**DESCRIPTION OF THE TASK:**
Repeat every line of the material below word for word, keeping the original order and line breaks.

**Text data pulled from pages:**
++++++++

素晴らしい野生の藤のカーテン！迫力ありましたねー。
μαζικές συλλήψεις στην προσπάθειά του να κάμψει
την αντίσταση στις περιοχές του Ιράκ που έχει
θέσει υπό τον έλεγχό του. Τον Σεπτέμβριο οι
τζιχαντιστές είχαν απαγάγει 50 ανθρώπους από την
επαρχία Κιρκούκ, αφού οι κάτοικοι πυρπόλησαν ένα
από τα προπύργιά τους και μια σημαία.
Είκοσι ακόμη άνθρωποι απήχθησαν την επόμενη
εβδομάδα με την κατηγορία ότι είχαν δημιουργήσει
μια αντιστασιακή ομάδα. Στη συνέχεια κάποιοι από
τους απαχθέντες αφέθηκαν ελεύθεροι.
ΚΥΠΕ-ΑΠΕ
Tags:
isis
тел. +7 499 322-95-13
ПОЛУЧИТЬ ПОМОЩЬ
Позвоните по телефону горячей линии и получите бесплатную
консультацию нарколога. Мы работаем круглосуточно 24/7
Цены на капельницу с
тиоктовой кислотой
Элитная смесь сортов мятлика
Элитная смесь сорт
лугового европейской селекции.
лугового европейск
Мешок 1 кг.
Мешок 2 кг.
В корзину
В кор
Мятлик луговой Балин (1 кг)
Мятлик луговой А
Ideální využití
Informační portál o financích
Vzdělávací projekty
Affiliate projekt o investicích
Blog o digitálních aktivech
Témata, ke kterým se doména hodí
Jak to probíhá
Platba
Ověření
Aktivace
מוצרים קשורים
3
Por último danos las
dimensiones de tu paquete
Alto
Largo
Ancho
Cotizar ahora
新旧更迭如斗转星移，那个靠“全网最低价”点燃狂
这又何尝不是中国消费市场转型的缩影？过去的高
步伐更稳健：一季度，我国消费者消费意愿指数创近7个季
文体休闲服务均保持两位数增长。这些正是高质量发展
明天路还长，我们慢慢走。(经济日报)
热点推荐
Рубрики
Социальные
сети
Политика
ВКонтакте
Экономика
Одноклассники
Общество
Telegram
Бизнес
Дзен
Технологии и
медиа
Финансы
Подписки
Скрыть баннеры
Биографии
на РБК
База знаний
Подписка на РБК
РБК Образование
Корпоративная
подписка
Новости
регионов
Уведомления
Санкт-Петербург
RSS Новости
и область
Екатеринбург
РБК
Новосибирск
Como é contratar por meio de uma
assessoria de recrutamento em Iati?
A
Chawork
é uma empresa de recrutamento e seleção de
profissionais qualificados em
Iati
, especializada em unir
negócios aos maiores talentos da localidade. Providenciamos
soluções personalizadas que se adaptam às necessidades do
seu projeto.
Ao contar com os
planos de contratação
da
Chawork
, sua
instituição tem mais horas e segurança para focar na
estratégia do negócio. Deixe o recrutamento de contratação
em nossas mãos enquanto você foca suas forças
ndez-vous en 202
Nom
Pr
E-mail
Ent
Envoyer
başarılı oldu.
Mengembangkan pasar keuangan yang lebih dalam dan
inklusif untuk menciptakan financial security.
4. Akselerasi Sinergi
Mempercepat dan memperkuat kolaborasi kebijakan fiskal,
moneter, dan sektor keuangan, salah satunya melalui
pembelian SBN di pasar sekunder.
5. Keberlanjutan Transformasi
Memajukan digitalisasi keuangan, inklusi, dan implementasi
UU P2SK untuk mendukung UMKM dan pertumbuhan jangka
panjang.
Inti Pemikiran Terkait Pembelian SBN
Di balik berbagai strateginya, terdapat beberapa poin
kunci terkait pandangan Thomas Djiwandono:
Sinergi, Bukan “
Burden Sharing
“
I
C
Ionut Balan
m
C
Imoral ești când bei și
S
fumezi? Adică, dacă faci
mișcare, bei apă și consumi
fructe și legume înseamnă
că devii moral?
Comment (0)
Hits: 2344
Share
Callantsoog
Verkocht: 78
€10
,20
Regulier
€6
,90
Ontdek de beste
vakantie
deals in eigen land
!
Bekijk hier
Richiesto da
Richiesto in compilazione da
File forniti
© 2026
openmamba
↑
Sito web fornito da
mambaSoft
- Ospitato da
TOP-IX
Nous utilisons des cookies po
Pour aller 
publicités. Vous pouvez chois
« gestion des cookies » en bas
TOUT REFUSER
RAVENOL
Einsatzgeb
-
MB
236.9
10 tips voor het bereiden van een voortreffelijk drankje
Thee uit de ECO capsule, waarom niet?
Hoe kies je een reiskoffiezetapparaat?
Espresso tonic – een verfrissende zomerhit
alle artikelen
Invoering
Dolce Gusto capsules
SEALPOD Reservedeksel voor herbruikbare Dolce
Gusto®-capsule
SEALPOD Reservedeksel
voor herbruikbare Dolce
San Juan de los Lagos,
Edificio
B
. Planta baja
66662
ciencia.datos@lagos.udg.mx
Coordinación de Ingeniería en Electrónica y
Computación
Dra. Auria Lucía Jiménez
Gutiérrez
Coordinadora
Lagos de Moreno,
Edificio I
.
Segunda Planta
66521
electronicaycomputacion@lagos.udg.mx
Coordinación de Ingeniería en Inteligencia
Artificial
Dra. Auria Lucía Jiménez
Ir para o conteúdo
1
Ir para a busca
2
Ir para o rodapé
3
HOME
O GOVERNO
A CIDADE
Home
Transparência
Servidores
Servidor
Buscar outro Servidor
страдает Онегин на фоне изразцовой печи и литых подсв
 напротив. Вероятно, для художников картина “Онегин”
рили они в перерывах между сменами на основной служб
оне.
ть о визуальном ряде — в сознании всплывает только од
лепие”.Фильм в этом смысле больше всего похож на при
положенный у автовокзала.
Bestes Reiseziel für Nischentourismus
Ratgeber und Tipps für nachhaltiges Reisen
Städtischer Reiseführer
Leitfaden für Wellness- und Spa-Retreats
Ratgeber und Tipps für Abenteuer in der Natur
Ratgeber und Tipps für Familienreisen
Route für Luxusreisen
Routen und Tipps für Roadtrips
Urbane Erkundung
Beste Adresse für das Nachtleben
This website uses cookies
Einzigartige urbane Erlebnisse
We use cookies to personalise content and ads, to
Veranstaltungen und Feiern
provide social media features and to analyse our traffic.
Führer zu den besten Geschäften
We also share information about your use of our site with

++++++++

**FINISHED TASK:**
素晴らしい野生の藤のカーテン！迫力ありましたねー。
μαζικές συλλήψεις στην προσπάθειά του να κάμψει
την αντίσταση στις περιοχές του Ιράκ που έχει
θέσει υπό τον έλεγχό του. Τον Σεπτέμβριο οι
τζιχαντιστές είχαν απαγάγει 50 ανθρώπους από την
επαρχία Κιρκούκ, αφού οι κάτοικοι πυρπόλησαν ένα
από τα προπύργιά τους και μια σημαία.
Είκοσι ακόμη άνθρωποι απήχθησαν την επόμενη
εβδομάδα με την κατηγορία ότι είχαν δημιουργήσει
μια αντιστασιακή ομάδα. Στη συνέχεια κάποιοι από
τους απαχθέντες αφέθηκαν ελεύθεροι.
ΚΥΠΕ-ΑΠΕ
Tags:
isis
тел. +7 499 322-95-13
ПОЛУЧИТЬ ПОМОЩЬ
Позвоните по телефону горячей линии и получите бесплатную
консультацию нарколога. Мы работаем круглосуточно 24/7
Цены на капельницу с
тиоктовой кислотой
Элитная смесь сортов мятлика
Элитная смесь сорт
лугового европейской селекции.
лугового европейск
Мешок 1 кг.
Мешок 2 кг.
В корзину
В кор
Мятлик луговой Балин (1 кг)
Мятлик луговой А
Ideální využití
Informační portál o financích
Vzdělávací projekty
Affiliate projekt o investicích
Blog o digitálních aktivech
Témata, ke kterým se doména hodí
Jak to probíhá
Platba
Ověření
Aktivace
מוצרים קשורים
3
Por último danos las
dimensiones de tu paquete
Alto
Largo
Ancho
Cotizar ahora
新旧更迭如斗转星移，那个靠“全网最低价”点燃狂
这又何尝不是中国消费市场转型的缩影？过去的高
步伐更稳健：一季度，我国消费者消费意愿指数创近7个季
文体休闲服务均保持两位数增长。这些正是高质量发展
明天路还长，我们慢慢走。(经济日报)
热点推荐
Рубрики
Социальные
сети
Политика
ВКонтакте
Экономика
Одноклассники
Общество
Telegram
Бизнес
Дзен
Технологии и
медиа
Финансы
Подписки
Скрыть баннеры
Биографии
на РБК
База знаний
Подписка на РБК
РБК Образование
Корпоративная
подписка
Новости
регионов
Уведомления
Санкт-Петербург
RSS Новости
и область
Екатеринбург
РБК
Новосибирск
Como é contratar por meio de uma
assessoria de recrutamento em Iati?
A
Chawork
é uma empresa de recrutamento e seleção de
profissionais qualificados em
Iati
, especializada em unir
negócios aos maiores talentos da localidade. Providenciamos
soluções personalizadas que se adaptam às necessidades do
seu projeto.
Ao contar com os
planos de contratação
da
Chawork
, sua
instituição tem mais horas e segurança para focar na
estratégia do negócio. Deixe o recrutamento de contratação
em nossas mãos enquanto você foca suas forças
ndez-vous en 202
Nom
Pr
E-mail
Ent
Envoyer
başarılı oldu.
Mengembangkan pasar keuangan yang lebih dalam dan
inklusif untuk menciptakan financial security.
4. Akselerasi Sinergi
Mempercepat dan memperkuat kolaborasi kebijakan fiskal,
moneter, dan sektor keuangan, salah satunya melalui
pembelian SBN di pasar sekunder.
5. Keberlanjutan Transformasi
Memajukan digitalisasi keuangan, inklusi, dan implementasi
UU P2SK untuk mendukung UMKM dan pertumbuhan jangka
panjang.
Inti Pemikiran Terkait Pembelian SBN
Di balik berbagai strateginya, terdapat beberapa poin
kunci terkait pandangan Thomas Djiwandono:
Sinergi, Bukan “
Burden Sharing
“
I
C
Ionut Balan
m
C
Imoral ești când bei și
S
fumezi? Adică, dacă faci
mișcare, bei apă și consumi
fructe și legume înseamnă
că devii moral?
Comment (0)
Hits: 2344
Share
Callantsoog
Verkocht: 78
€10
,20
Regulier
€6
,90
Ontdek de beste
vakantie
deals in eigen land
!
Bekijk hier
Richiesto da
Richiesto in compilazione da
File forniti
© 2026
openmamba
↑
Sito web fornito da
mambaSoft
- Ospitato da
TOP-IX
Nous utilisons des cookies po
Pour aller 
publicités. Vous pouvez chois
« gestion des cookies » en bas
TOUT REFUSER
RAVENOL
Einsatzgeb
-
MB
236.9
10 tips voor het bereiden van een voortreffelijk drankje
Thee uit de ECO capsule, waarom niet?
Hoe kies je een reiskoffiezetapparaat?
Espresso tonic – een verfrissende zomerhit
alle artikelen
Invoering
Dolce Gusto capsules
SEALPOD Reservedeksel voor herbruikbare Dolce
Gusto®-capsule
SEALPOD Reservedeksel
voor herbruikbare Dolce
San Juan de los Lagos,
Edificio
B
. Planta baja
66662
ciencia.datos@lagos.udg.mx
Coordinación de Ingeniería en Electrónica y
Computación
Dra. Auria Lucía Jiménez
Gutiérrez
Coordinadora
Lagos de Moreno,
Edificio I
.
Segunda Planta
66521
electronicaycomputacion@lagos.udg.mx
Coordinación de Ingeniería en Inteligencia
Artificial
Dra. Auria Lucía Jiménez
Ir para o conteúdo
1
Ir para a busca
2
Ir para o rodapé
3
HOME
O GOVERNO
A CIDADE
Home
Transparência
Servidores
Servidor
Buscar outro Servidor
страдает Онегин на фоне изразцовой печи и литых подсв
 напротив. Вероятно, для художников картина “Онегин”
рили они в перерывах между сменами на основной служб
оне.
ть о визуальном ряде — в сознании всплывает только од
лепие”.Фильм в этом смысле больше всего похож на при
положенный у автовокзала.
Bestes Reiseziel für Nischentourismus
Ratgeber und Tipps für nachhaltiges Reisen
Städtischer Reiseführer
Leitfaden für Wellness- und Spa-Retreats
Ratgeber und Tipps für Abenteuer in der Natur
Ratgeber und Tipps für Familienreisen
Route für Luxusreisen
Routen und Tipps für Roadtrips
Urbane Erkundung
Beste Adresse für das Nachtleben
This website uses cookies
Einzigartige urbane Erlebnisse
We use cookies to personalise content and ads, to
Veranstaltungen und Feiern
provide social media features and to analyse our traffic.
Führer zu den besten Geschäften
We also share information about your use of our site with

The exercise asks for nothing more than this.